Le Lotte nella Radio di Weimar – Kap.1 Gründer (9)

Die neue Wohnung hatte eine Nummer an der Tür. Kehr- und Putzmaschinen wurden wie in einem Verwaltungs- oder Krankenhausbau über die Flure gezogen. Die Großtafelbauweise war so weit optimiert, dass nur dünne Wandscheiben aus Beton montiert worden waren. Sie gaben mit den Kräften von oben nach unten auch den Trittschall in alle Richtungen weiter. Raumschall wurde soweit gedämmt, dass man nicht verstehen konnte, was, nur dass auf der anderen Seite gesprochen wurde.

Ich lernte meine Nachbarin kennen. Sie lächelte. Wenig später klingelte sie, sie wollte sich verabschieden, sie zöge um. Ich könnte sie ja einmal anrufen. Ein junger Mann folgte. Er hatte einen CD-Spieler. „Duff tsaa – duff tsaa – duff tsaa“. Das Tempo wechselte. Immer die gleiche Lautstärke.

Er hat keine Lust, die Treppe zu putzen, er kommt gerne in militärischen Klamotten, Camouflage in Sommer- und in Wintervariante, daher. Auch meine Generation hat militärisches Textildesign getragen. Ich selbst hatte einen Schlafsack in ,Nato-olive’ gehabt. Parker, Umhängetaschen waren so gehalten. Selbst Tennessee, der Chefredakteur, trägt als Punk-Standard militärische Springerstiefel. Und von seiner Frisur würde im Ernstfall kein Härchen unter dem Helm heraus gucken.

Ich sprach das Treppenputzen an, ich klingelte morgens um sechs Uhr, beschwerte mich, dass er voll aufgedreht hatte. Er entschuldigte sich, sagte, es würde nicht mehr vorkommen.

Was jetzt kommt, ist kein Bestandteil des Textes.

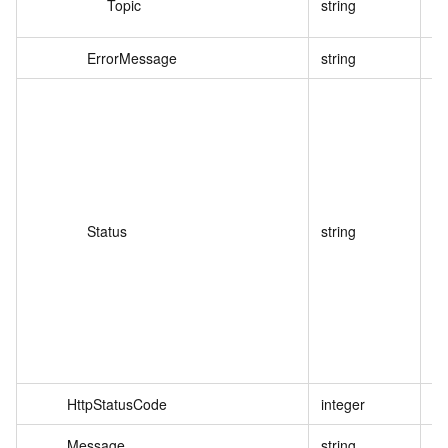
Topic
string
热
ErrorMessage
string
错
任
(
待
R
行
S
Status
string
成
S
暂
失
C
取
HttpStatusCode
integer
h
Message
string
错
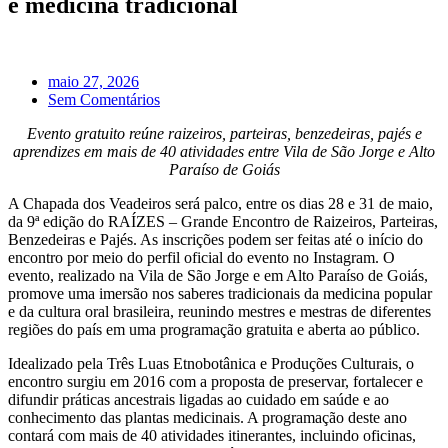
e medicina tradicional
maio 27, 2026
Sem Comentários
Evento gratuito reúne raizeiros, parteiras, benzedeiras, pajés e
aprendizes em mais de 40 atividades entre Vila de São Jorge e Alto
Paraíso de Goiás
A Chapada dos Veadeiros será palco, entre os dias 28 e 31 de maio,
da 9ª edição do RAÍZES – Grande Encontro de Raizeiros, Parteiras,
Benzedeiras e Pajés. As inscrições podem ser feitas até o início do
encontro por meio do perfil oficial do evento no Instagram. O
evento, realizado na Vila de São Jorge e em Alto Paraíso de Goiás,
promove uma imersão nos saberes tradicionais da medicina popular
e da cultura oral brasileira, reunindo mestres e mestras de diferentes
regiões do país em uma programação gratuita e aberta ao público.
Idealizado pela Três Luas Etnobotânica e Produções Culturais, o
encontro surgiu em 2016 com a proposta de preservar, fortalecer e
difundir práticas ancestrais ligadas ao cuidado em saúde e ao
conhecimento das plantas medicinais. A programação deste ano
contará com mais de 40 atividades itinerantes, incluindo oficinas,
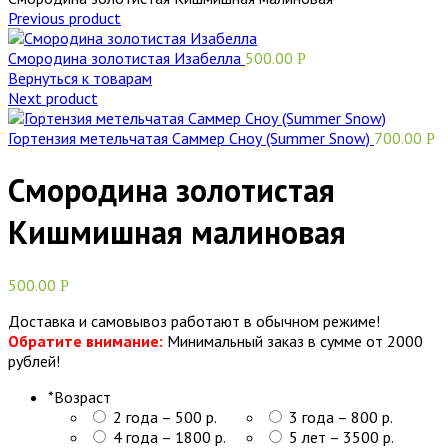
Previous product
Смородина золотистая Изабелла
500.00
Р
Вернуться к товарам
Next product
Гортензия метельчатая Саммер Сноу (Summer Snow)
700.00
Р
Смородина золотистая
Кишмишная малиновая
500.00
Р
Доставка и самовывоз работают в обычном режиме!
Обратите внимание:
Минимальный заказ в сумме от 2000
рублей!
*
Возраст
2 года – 500 р.
3 года – 800 р.
4 года – 1800 р.
5 лет – 3500 р.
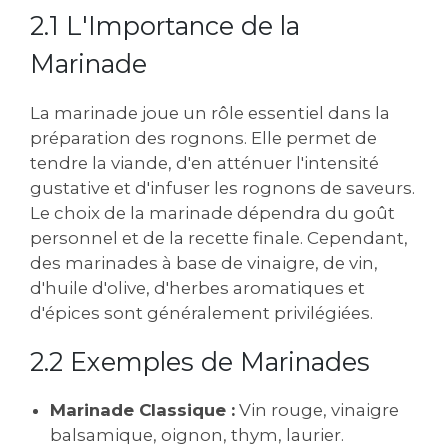
2.1 L'Importance de la
Marinade
La marinade joue un rôle essentiel dans la
préparation des rognons. Elle permet de
tendre la viande, d'en atténuer l'intensité
gustative et d'infuser les rognons de saveurs.
Le choix de la marinade dépendra du goût
personnel et de la recette finale. Cependant,
des marinades à base de vinaigre, de vin,
d'huile d'olive, d'herbes aromatiques et
d'épices sont généralement privilégiées.
2.2 Exemples de Marinades
Marinade Classique :
Vin rouge, vinaigre
balsamique, oignon, thym, laurier.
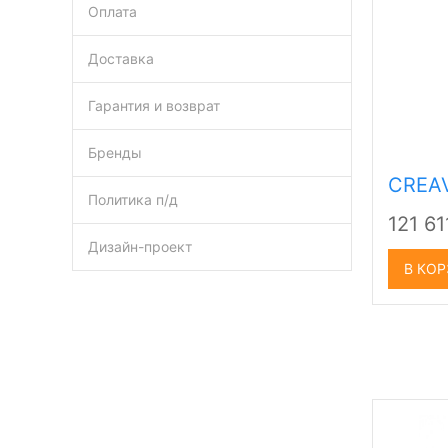
Оплата
Доставка
Гарантия и возврат
Бренды
CREAV
Политика п/д
121 6
Дизайн-проект
В КО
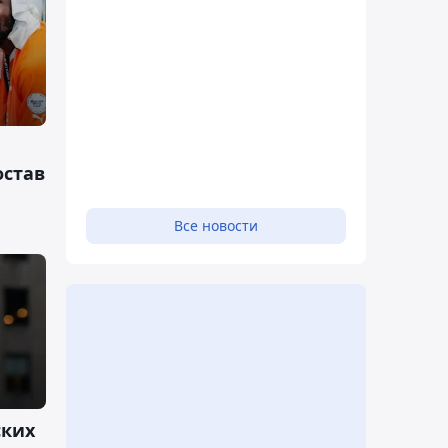
остав
Все новости
ских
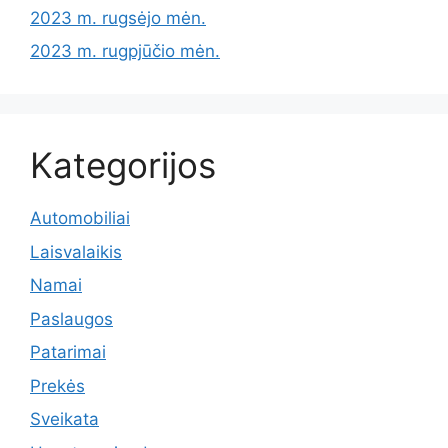
2023 m. rugsėjo mėn.
2023 m. rugpjūčio mėn.
Kategorijos
Automobiliai
Laisvalaikis
Namai
Paslaugos
Patarimai
Prekės
Sveikata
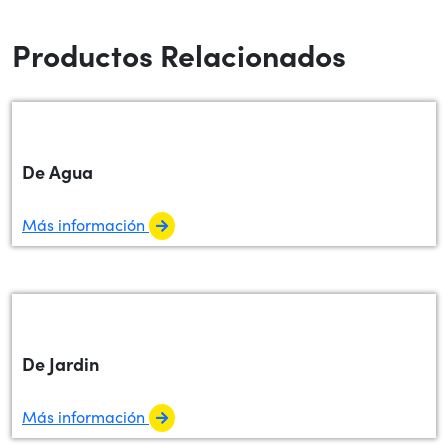
Productos Relacionados
De Agua
Más información
De Jardin
Más información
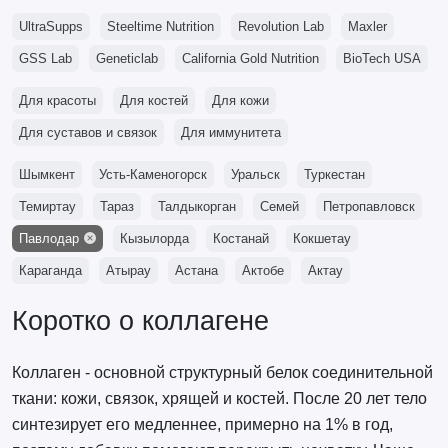
UltraSupps
Steeltime Nutrition
Revolution Lab
Maxler
GSS Lab
Geneticlab
California Gold Nutrition
BioTech USA
Для красоты
Для костей
Для кожи
Для суставов и связок
Для иммунитета
Шымкент
Усть-Каменогорск
Уральск
Туркестан
Темиртау
Тараз
Талдыкорган
Семей
Петропавловск
Павлодар
Кызылорда
Костанай
Кокшетау
Караганда
Атырау
Астана
Актобе
Актау
Коротко о коллагене
Коллаген - основной структурный белок соединительной
ткани: кожи, связок, хрящей и костей. После 20 лет тело
синтезирует его медленнее, примерно на 1% в год,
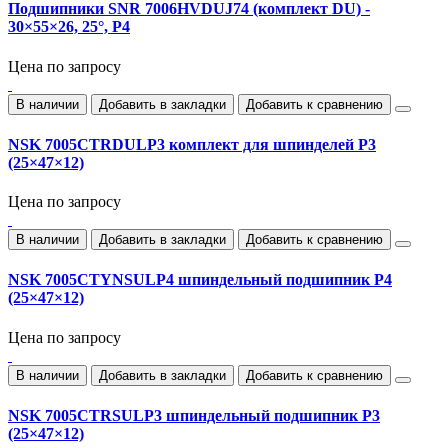
Подшипники SNR 7006HVDUJ74 (комплект DU) -
30×55×26, 25°, P4
Цена по запросу
В наличии
Добавить в закладки
Добавить к сравнению
NSK 7005CTRDULP3 комплект для шпинделей P3
(25×47×12)
Цена по запросу
В наличии
Добавить в закладки
Добавить к сравнению
NSK 7005CTYNSULP4 шпиндельный подшипник P4
(25×47×12)
Цена по запросу
В наличии
Добавить в закладки
Добавить к сравнению
NSK 7005CTRSULP3 шпиндельный подшипник P3
(25×47×12)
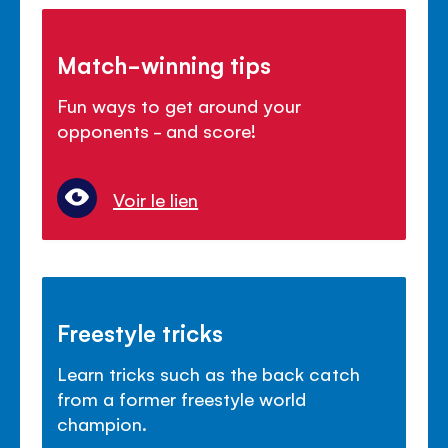
Match-winning tips
Fun ways to get around your
opponents - and score!
Voir le lien
Freestyle tricks
Learn tricks such as the back catch
from a former freestyle world
champion.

Eines Nachmittags ein Gespräch von Balkon zu Balkon. Die Fußbodenplatten der Balkone kragen im Erdgeschoss etwa einen Meter über dem Außenniveau. Ich rauche. Auch er steckt sich eine an. Er scheint nur auf dem Balkon zu rauchen. Seine Musik ist aufgedreht. Die Balkons liegen dicht nebeneinander. Beide Balkontüren stehen offen. Ich kann Musik und Text wahrnehmen. Männer brüllen zu Techno-Rhythmus. Unvermittelt ein Sprecher: „Und jetzt hören wir die Stimme unseres Führers Adolf Hitler.“ Es folgen Ausschnitte aus einer Originalrede Hitlers. Ich sehe, wie er beobachtet, wie ich dem, was er aufgelegt hat, zuhöre.

Bist Du Neonazi?“

Ähh“, er duckt sich in Zeitlupe mit einer Halbdrehung ab, um sich nach einigem Zögern auf demselben Weg umgekehrt wieder aufzurichten. „Aber es ist die Wahrheit.“

Er hält sein Gesicht abgewandt. Hinter ihm treten zwei weitere junge Männer auf den Balkon, ungefähr sein Alter, ebenfalls Millimeterfrisuren, T-shirts, Jeans in Camouflage.

Ihr auch?“ Sie nicken.

Warum?“

Der Nachbar übernimmt: „Ich bin arbeitslos. Also, weil es wirklich nichts gibt. Hier sind alle arbeitslos.“ Er blickt im Halbkreis die umliegenden Wohnhäuser entlang, schwenkt den Arm hinterher. „Im Westen wär’ das was anderes. Aber hier! Und dazu auch noch die Ausländer überall. So wird das nichts. Da kannste ewig warten.“

Die andern beiden nicken.

Wir brauchen die Ausländer.“, entgegne ich, „Die sorgen dafür, dass die Maschinen nicht stillstehen. Das ist wichtig für alle. Sogar für die, die, wie übrigens auch ich, arbeitslos sind.“

Wie soll ’n das gehen?“

Das gab es schon Ende des neunzehnten, Anfang des zwanzigsten Jahrhunderts. Da kamen sie aus Polen und sonst wo her. Man erkennt das heute noch an Schimanski, Kowalski, Golodkowski und solchen Namen.“

Einer der beiden Hinzugekommenen gibt zu bedenken: „Also das glaub’ ich jetzt aber nicht.“

Ich setze nach: „Auf deinem Klingelschild steht Salak!“

Ja, und?“

Du weißt, dass das ein tschechischer Namen ist?“

Nein, nein! Salak mit ck vielleicht. Jedenfalls Salak, so wie ich, das ist deutsch.“

Die anderen beiden können ein gehässiges Grinsen nicht verbergen.

Zurück in der Wohnung kommt es mir vor, als würden sie ihre Techno-Fascho-Musik ein wenig runter drehen.